Research

Structural biology has historically been driven by powerful, albeit low-throughput methods, such as X-ray crystallography or Cryo-electron microscopy. We are developing novel assays that use high-throughput genomic technology, such as next-generation seuqencing, to report on the structures and mechanics of nucleic acids. Subsequently, we train predictive models for the sequence-dependence of DNA mechanics and structure. Our studies continue to reveal a landscape of complex regulatory signals encoded in DNA via the mechanical code.

We are currently developing twist-seq, a methods to measure the sequence-dependence of the torsional rigidity of DNA. We seek to understand how DNA sequence impacts DNA:protein interactions that involve DNA twisting, or impact the mechanics and distributions of DNA supercoils.

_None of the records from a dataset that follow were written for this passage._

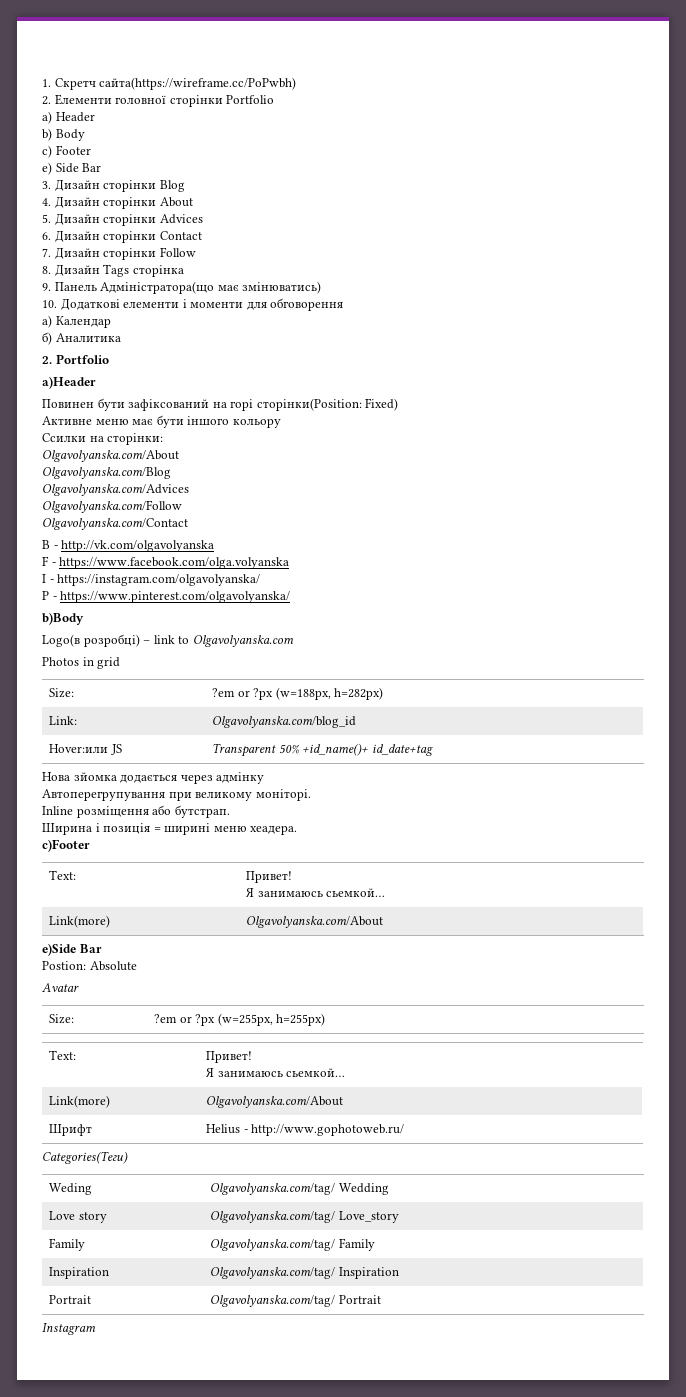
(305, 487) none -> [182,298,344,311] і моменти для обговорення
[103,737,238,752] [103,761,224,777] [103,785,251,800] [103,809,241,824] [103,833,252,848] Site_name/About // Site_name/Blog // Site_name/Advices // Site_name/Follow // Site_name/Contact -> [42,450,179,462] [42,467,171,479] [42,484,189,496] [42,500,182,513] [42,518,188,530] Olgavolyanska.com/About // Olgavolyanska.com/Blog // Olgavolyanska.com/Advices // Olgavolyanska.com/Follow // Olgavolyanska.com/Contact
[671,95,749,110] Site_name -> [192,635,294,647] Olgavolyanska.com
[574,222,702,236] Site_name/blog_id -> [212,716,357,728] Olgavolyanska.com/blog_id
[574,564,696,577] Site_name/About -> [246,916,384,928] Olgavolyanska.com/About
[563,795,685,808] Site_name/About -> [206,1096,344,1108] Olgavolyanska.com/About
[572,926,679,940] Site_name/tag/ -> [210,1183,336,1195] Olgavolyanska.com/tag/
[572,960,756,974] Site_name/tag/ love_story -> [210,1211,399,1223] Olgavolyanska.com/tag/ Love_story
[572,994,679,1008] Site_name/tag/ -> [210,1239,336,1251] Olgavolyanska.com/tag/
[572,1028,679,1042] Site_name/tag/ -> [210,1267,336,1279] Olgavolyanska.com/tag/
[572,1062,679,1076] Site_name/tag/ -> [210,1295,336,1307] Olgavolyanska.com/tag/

Eukaryotic genomes are littered with nucleosomes, which are protein spools around which DNA locally wraps. Covering genomes with nucleosomes serves the critical functions of suppression of abberant transcription and packaging DNA. Nucleosome formation involves extensive DNA bending and twisting. Using genomic and single-molecule methods, we attempt to reveal how the mechanical code of DNA has been used by evolution to encode the location of nucleosomes, guide enzymes that slide nucleosomes, and regulate processes like transcription and replication that require enzymes to locally displace nucleosomes.

Cytosine methylation in the CpG context is a widely prevalant epigenetic modification of DNA. It exercises broad regulatory control over transcriptional processes. We are developing high-throughput methods to characterize how CpG methylation alters the mechanical code itself, and therefore provides cells dynamic control over the physical properties of DNA. In turn, we seek to understand how developmental programmes, or diseases like cancers, that change the epigenetic landscape, could be achieving a part of their downstream effects by contolling DNA mechanics.

Likewise, DNA damage, such as mismatches, are routinely prevalant in all living organisms. We seek to understand how the mechanics of damaged DNA influence DNA repair factors in recognizing and binding to damage sites.

We want to understand how the mechanical and physical properties of DNA make it amenable to supercoiling by topoisomerases such action or transcription. In turn, we want to understand how the mechanical code allows DNA supercoiling to serve as a secondary messenger, communicating environmental conditions to gene expression programmes. We use a combination of high-throughput methods to study DNA mechanics, and single-molecule Rotor Bead Tracking and smFRET to study topoisomerase mechanochemistry.